Desde Dentro de Cuba

Distribuído Por El Proyecto Cuba Prensa Libre.

La Habana, 12 de noviembre de 1997, Cuba Free Press

La Ruina de la Risa. Por Ramón Díaz Marzo, Cuba Free Press.

La risa siempre ha molestado a la AUTORIDAD, porque es una señal natural de las pasiones mas profundas; una vanidad individual súbita ante las deformidades de uno mismo y de cuanto nos rodea. La risa nos eleva en resplandor a estados superiores de la conciencia. Voltaire siempre lo supo. Lo reafirmó desde el Castillo de Fornés con toda la gloriosa vejez de sus 71 inviernos declarando: "Mis golpes mordaces, irónicos, no están dirigidos contra el hombre sino precisamente contra los males que lo hacen sufrir y, sobre todo, contra la complaciente y desesperante filosofía que lo ampara y justifica".

En la novela "El Nombre de la Rosa", de Umberto Eco, una cadena de asesinatos se suceden por el único motivo de mantener en "top secret" un hipotético "tratado de la risa", atribuído al inmortal Aristóteles que los jóvenes monjes copistas descubren como UNA VERDAD que no debe ser ocultada. Los que tratan de copiar EL LIBRO, o son iniciados en el conocimiento de su existencia, mueren misteriosamente. El monasterio cuenta con una biblioteca en espiral que es una copia del Espacio y el Tiempo. El director de la biblioteca es un monje viejo, ciego, enloquecido, que ha llegado a la conclusión de que la alegría exagerada es el mayor de los pecados.

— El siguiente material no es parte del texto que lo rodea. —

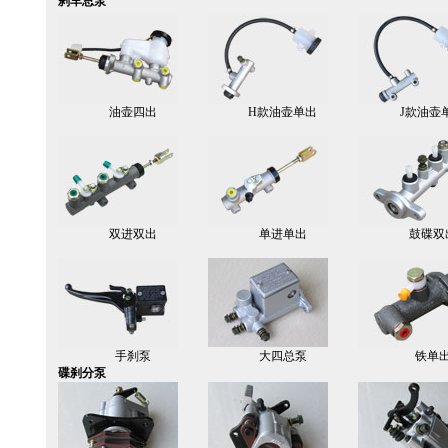
刹车总泵
油壶四出
H款油壶单出
J款油壶
双进双出
单进单出
鼓碟双
手刹泵
大四总泵
铁单
碟刹分泵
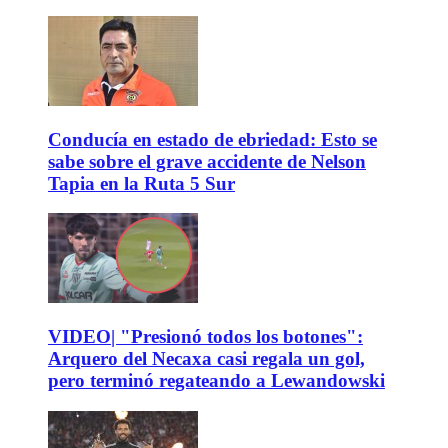
Conducía en estado de ebriedad: Esto se
sabe sobre el grave accidente de Nelson
Tapia en la Ruta 5 Sur
VIDEO| "Presionó todos los botones":
Arquero del Necaxa casi regala un gol,
pero terminó regateando a Lewandowski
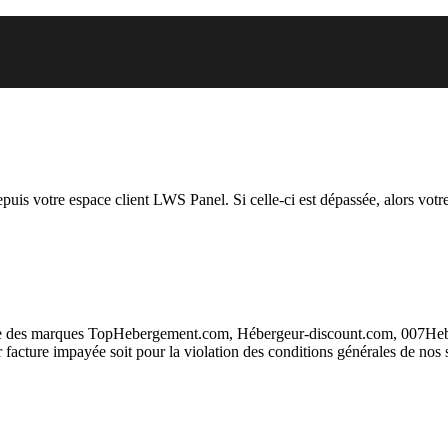
 vous essayez d’accéder est susp
depuis votre espace client LWS Panel. Si celle-ci est dépassée, alors votre
taire des marques TopHebergement.com, Hébergeur-discount.com, 007H
ur facture impayée soit pour la violation des conditions générales de nos 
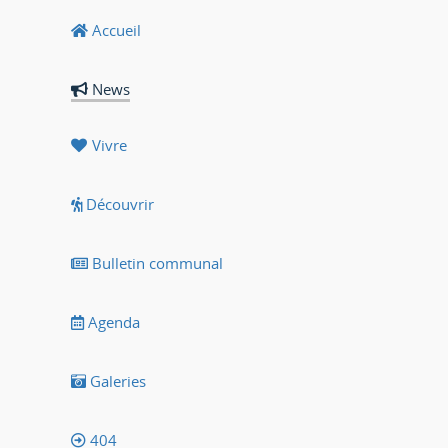
Accueil
News
Vivre
Découvrir
Bulletin communal
Agenda
Galeries
404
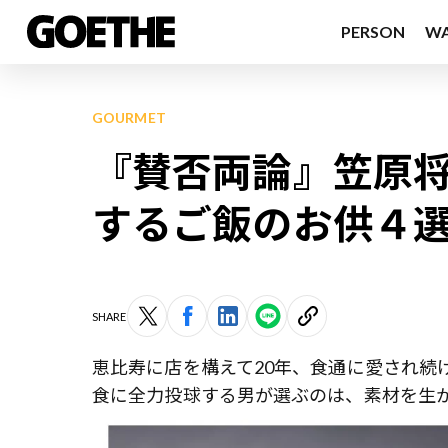
PERSON
W
GOURMET
『賛否両論』笠原将
するご飯のお供４
SHARE
恵比寿に店を構えて20年、食通に愛され続
食に全力投球する男が選ぶのは、素材を生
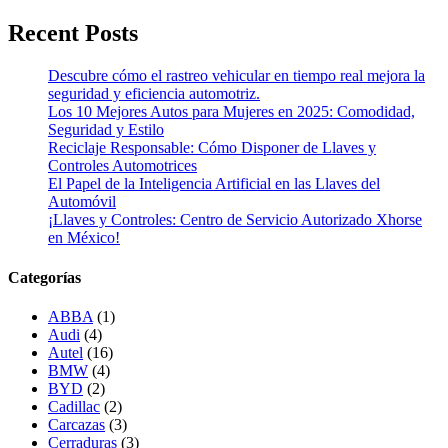
Recent Posts
Descubre cómo el rastreo vehicular en tiempo real mejora la
seguridad y eficiencia automotriz.
Los 10 Mejores Autos para Mujeres en 2025: Comodidad,
Seguridad y Estilo
Reciclaje Responsable: Cómo Disponer de Llaves y
Controles Automotrices
El Papel de la Inteligencia Artificial en las Llaves del
Automóvil
¡Llaves y Controles: Centro de Servicio Autorizado Xhorse
en México!
Categorías
ABBA
(1)
Audi
(4)
Autel
(16)
BMW
(4)
BYD
(2)
Cadillac
(2)
Carcazas
(3)
Cerraduras
(3)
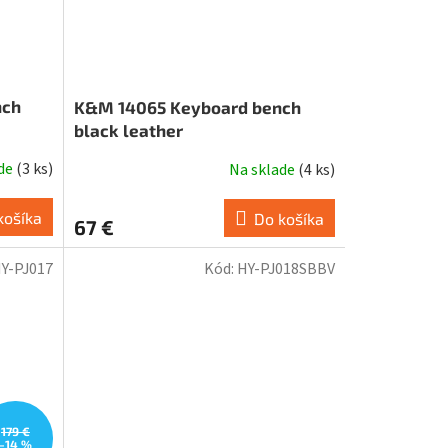
nch
K&M 14065 Keyboard bench
black leather
ade
(
3 ks
)
Na sklade
(
4 ks
)
Priemerné
hodnotenie
produktu
košíka
Do košíka
67 €
je
5,0
Y-PJ017
Kód:
HY-PJ018SBBV
z
5
hviezdičiek.
179 €
–14 %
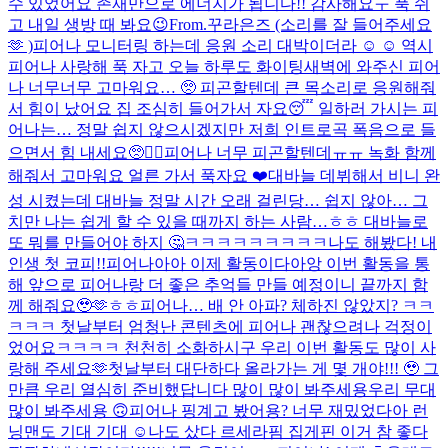
수 있었어요 존재만으로 에너지가 됩니다!! 감사해요ㅜ 푹 쉬
고 내일 생방 때 봐요😉
From.꾸라은즈 (소리를 잘 들어주세요
🫶 )
피어나 모니터링 하는데 응원 소리 대박이더라 ☺️ ☺️ 역시
피어나 사랑해 푹 자고 오늘 하루도 화이팅
새벽에 와주신 피어
나 너무너무 고마워요… 🥺 피곤할텐데 큰 목소리로 응원해줘
서 힘이 났어요 집 조심히 들어가서 자요😴 일하러 가시는 피
어나는… 정말 쉽지 않으시겠지만 저희 인트로곡 폭음으로 들
으면서 힘 내세요🥺❤️‍🔥
피어나 너무 피곤할텐데ㅠㅠ 녹화 함께
해줘서 고마워요 얼른 가서 푹자요 ❤️
대바늘 데뷔해서 비니 완
성 시켰는데 대바늘 정말 시간 오래 걸린당… 쉽지 않아… 그
치만 나는 쉽게 할 수 있을 때까지 하는 사람…ㅎㅎ 대바늘로
또 뭐를 만들어야 하지 🤔
ㅋㅋㅋㅋㅋㅋㅋㅋㅋ나도 해봤다! 내
인생 첫 코피!!
피어나아아 이제 활동이다아앙 이번 활동을 통
해 앞으로 피어나랑 더 좋은 추억들 만들 예정이니 끝까지 함
께 해줘요🥹🫶ㅎㅎ
피어나… 배 안 아파? 체하진 않았지? ㅋㅋ
ㅋㅋㅋ 첫날부터 엄청난 콘텐츠에 피어나 괜찮으려나 걱정이
었어요ㅋㅋㅋㅋ 천천히 소화하시구 우리 이번 활동도 많이 사
랑해 주세요🫶
첫날부터 대단하다 올라가는 게 몇 개야!!! 🥹 그
만큼 우리 열심히 준비했답니다 많이 많이 봐주세용
우리 무대
많이 봐주세용 🙃
피어나 핑계고 봤어용? 너무 재밌었다아 런
닝맨도 기대 기대 ☺️
나도 샀다 르세라핌 집게핀 이거 참 좋다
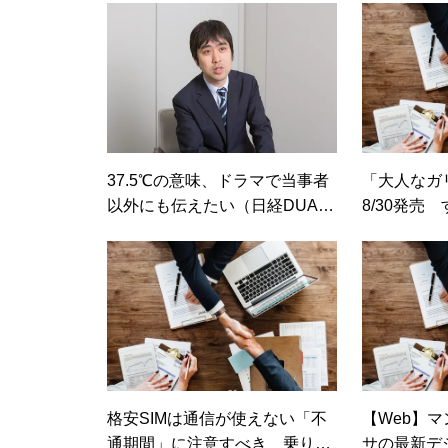
「ごほうび家電」を発表！（日
経DUAL）
37.5℃の意味、ドラマで当事者
「大人なガ
以外にも伝えたい（日経DUA
8/30発売
L）
ちゃって…
してみる？
ン）
格安SIMは通信が使えない「不
【Web】マ
通期間」に注意すべき 乗り換
サの最新デ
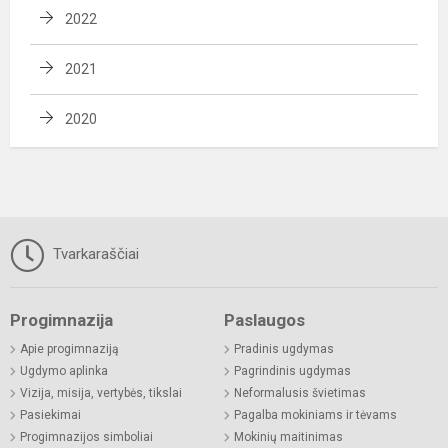
2022
2021
2020
Tvarkaraščiai
Progimnazija
Paslaugos
Apie progimnaziją
Pradinis ugdymas
Ugdymo aplinka
Pagrindinis ugdymas
Vizija, misija, vertybės, tikslai
Neformalusis švietimas
Pasiekimai
Pagalba mokiniams ir tėvams
Progimnazijos simboliai
Mokinių maitinimas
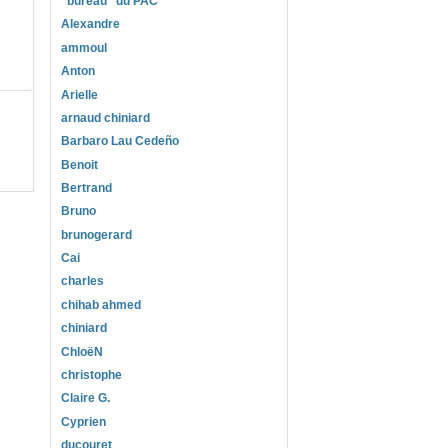
"bureau" du PAC
Alexandre
ammoul
Anton
Arielle
arnaud chiniard
Barbaro Lau Cedeño
Benoit
Bertrand
Bruno
brunogerard
Cai
charles
chihab ahmed
chiniard
ChloëN
christophe
Claire G.
Cyprien
ducouret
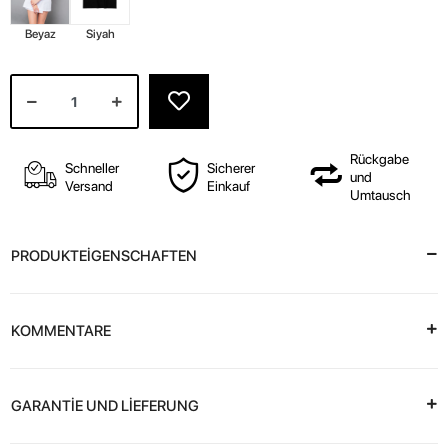
Beyaz
Siyah
Rückgabe
Schneller
Sicherer
und
Versand
Einkauf
Umtausch
PRODUKTEİGENSCHAFTEN
KOMMENTARE
GARANTİE UND LİEFERUNG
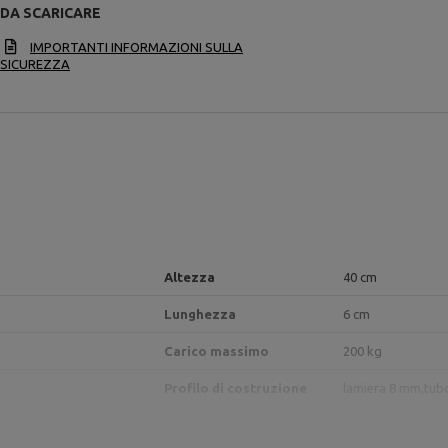
DA SCARICARE
IMPORTANTI INFORMAZIONI SULLA
SICUREZZA
Altezza
40 cm
Lunghezza
6 cm
Carico massimo
200 kg
Profilo di costruzione
lamiera 8 mm,
tub
finire
verniciatura a pol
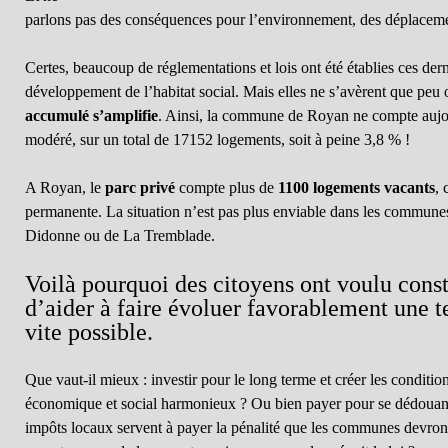
parlons pas des conséquences pour l’environnement, des déplacemen
Certes, beaucoup de réglementations et lois ont été établies ces der
développement de l’habitat social. Mais elles ne s’avèrent que peu 
accumulé s’amplifie
. Ainsi, la commune de Royan ne compte aujo
modéré, sur un total de 17152 logements, soit à peine 3,8 % !
A Royan, le
parc privé
compte plus de
1100 logements vacants
, 
permanente. La situation n’est pas plus enviable dans les communes
Didonne ou de La Tremblade.
Voilà pourquoi des citoyens ont voulu consti
d’aider à faire évoluer favorablement une tel
vite possible.
Que vaut-il mieux : investir pour le long terme et créer les condit
économique et social harmonieux ? Ou bien payer pour se dédouaner
impôts locaux servent à payer la pénalité que les communes devront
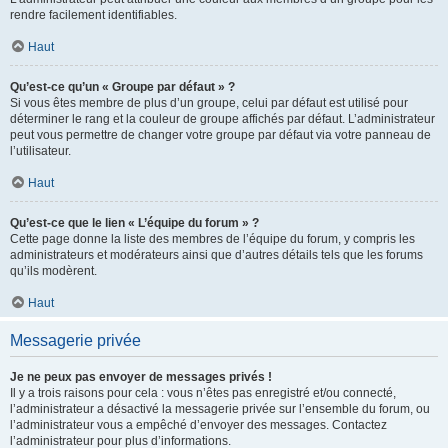
rendre facilement identifiables.
Haut
Qu’est-ce qu’un « Groupe par défaut » ?
Si vous êtes membre de plus d’un groupe, celui par défaut est utilisé pour
déterminer le rang et la couleur de groupe affichés par défaut. L’administrateur
peut vous permettre de changer votre groupe par défaut via votre panneau de
l’utilisateur.
Haut
Qu’est-ce que le lien « L’équipe du forum » ?
Cette page donne la liste des membres de l’équipe du forum, y compris les
administrateurs et modérateurs ainsi que d’autres détails tels que les forums
qu’ils modèrent.
Haut
Messagerie privée
Je ne peux pas envoyer de messages privés !
Il y a trois raisons pour cela : vous n’êtes pas enregistré et/ou connecté,
l’administrateur a désactivé la messagerie privée sur l’ensemble du forum, ou
l’administrateur vous a empêché d’envoyer des messages. Contactez
l’administrateur pour plus d’informations.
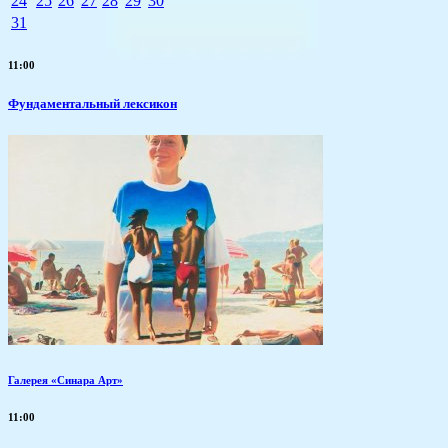
24
25
26
27
28
29
30
31
11:00
Фундаментальный лексикон
Галерея «Синара Арт»
11:00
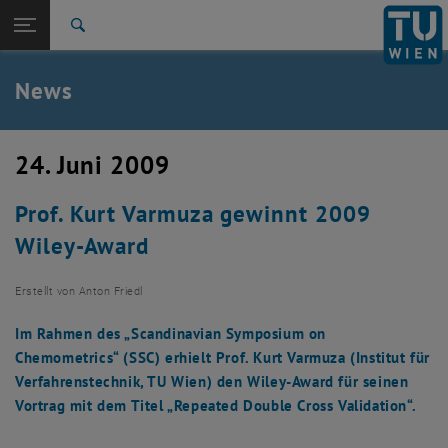
Studium
Seitennavigation öffnen
TU Login
Forschung
Suche
International
Quicklinks
News
Quicklinks-Menü umschalten
Karriere
Zur 1. Menü Ebene
TU Wien
24. Juni 2009
Zurück zur letzten Ebene:
Aktuelles
Zurück: Subseiten von Aktuelles auflisten
Prof. Kurt Varmuza gewinnt 2009
News
Wiley-Award
Erstellt von
Anton Friedl
Im Rahmen des „Scandinavian Symposium on
Chemometrics“ (SSC) erhielt Prof. Kurt Varmuza (Institut für
Verfahrenstechnik, TU Wien) den Wiley-Award für seinen
Vortrag mit dem Titel „Repeated Double Cross Validation“.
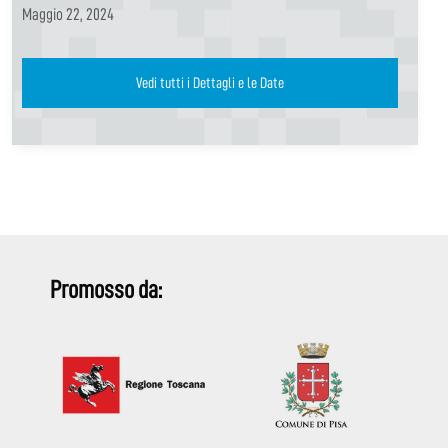
Maggio 22, 2024
Vedi tutti i Dettagli e le Date
Promosso da:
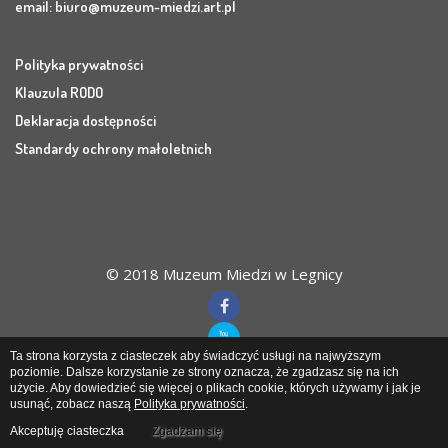
email:
biuro@muzeum-miedzi.art.pl
Polityka prywatności
Klauzula RODO
Deklaracja dostępności
Standardy ochrony małoletnich
© 2018 Muzeum Miedzi w Legnicy
Ta strona korzysta z ciasteczek aby świadczyć usługi na najwyższym
poziomie. Dalsze korzystanie ze strony oznacza, że zgadzasz się na ich
użycie. Aby dowiedzieć się więcej o plikach cookie, których używamy i jak je
Muzeum Miedzi
w Legnicy
usunąć, zobacz naszą
Polityka prywatności
.
Akceptuję ciasteczka
Zgadzam się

¿Que ha ocurrido con el teatro bufo cubano comprensible para un público mayoritario? Su sobrevivencia podríamos rastrearla en el programa "Alegrías de Sobremesa", de Radio Progreso, que es una degeneración involuntaria del clásico cubano "La Tremenda Corte".

Teatro Martí.

Fundado apróximadamente en el 1850, al principio se nombraba Irijona o Ijona y toda su construcción era de una madera que fue devorada por las llamas veinte y tantos años después. En el año 1879-84, fue reconstruido con piedra de cantera. Son las ruinas que actualmente están a la vista. Esta reconstrucción la efectuó un señor de apellido Martí que no tiene ninguna relación familiar con nuestro Apóstol. Compró el terreno poco tiempo después del siniestro y bautizó al teatro con su apellido.

A parte de ser un lugar de larga trayectoria artística, el Teatro Martí también forma parte de nuestra historia. En el año 1900, el 5 de noviembre, a las 14 horas, luego de izar la bandera cubana con los acordes del Himno de Bayamo, comenzaron los primeros trabajos de la Convención Constituyente sin la presencia en la isla del yugo español. Y aunque es cierto que las tablas del Teatro Martí fueron utilizadas durante la ocupación militar norteamericana para escenificar obras que fueron una afrenta a la dignidad de la república incipiente, nunca quedará en el olvido que por él también desfilaron de modo positivo artistas de la talla de María de los Angeles Santana, Candita Quintana, Enrique Arredondo, El Viejito Bringuier, Pipo de Armas, Rosita Fornet, Armando Vianchi, Rita Montaner, El Mago Fumanchu, y los inmortales Aníbal del Mar, Pototo y Filomeno, Garrido y Piñeiro.

Hoy he caminado por La Habana. En el "Parque de la India", por el este, he leído en un cartel: "MERCURIO, restauración". He indagado y me han informado que al viejo hotel "Saratoga", situado en la esquina de las Calles Dragones y Paseo de Martí, le añadirán dos plantas y en la azotea le construirán una piscina. Al finalizar las obras, tendrá requerimientos internacionales para declararlo hotel cinco estrellas. Sin embargo, a poco metros de tan pretenciosa empresa yace, como el cascaron abandonado de un cangrejo, el Teatro Martí. Cerrado durante más de 25 años, desde la Calle Zulueta pueden verse los palcos del proscenio, el lateral o este del escenario, la pared del fondo donde tuvieron los estelares, el techo perforado por la lluvia donde se colgaban las luces altas y el telón de fondo.

Por la Calle Dragones he leído en la pared de la taquilla de la derecha: "Cristo Vive". La entrada y el vestíbulo están invadidos por la hierba. Gatos y perros se han apoderado del recinto desolado. Y en las tardes, cuando las escuelas terminan sus clases, los Pioneros, atraídos por la fuerza que tiene el silencio en los lugares abandonados, escalan con temeridad una cerca de lanza herrumbrosas. Ya en el interior de un mundo detenido en el tiempo, tratan de desentrañar el misterio de estas ruinas.

Por Ramón Díaz Marzo, Cuba Free Press.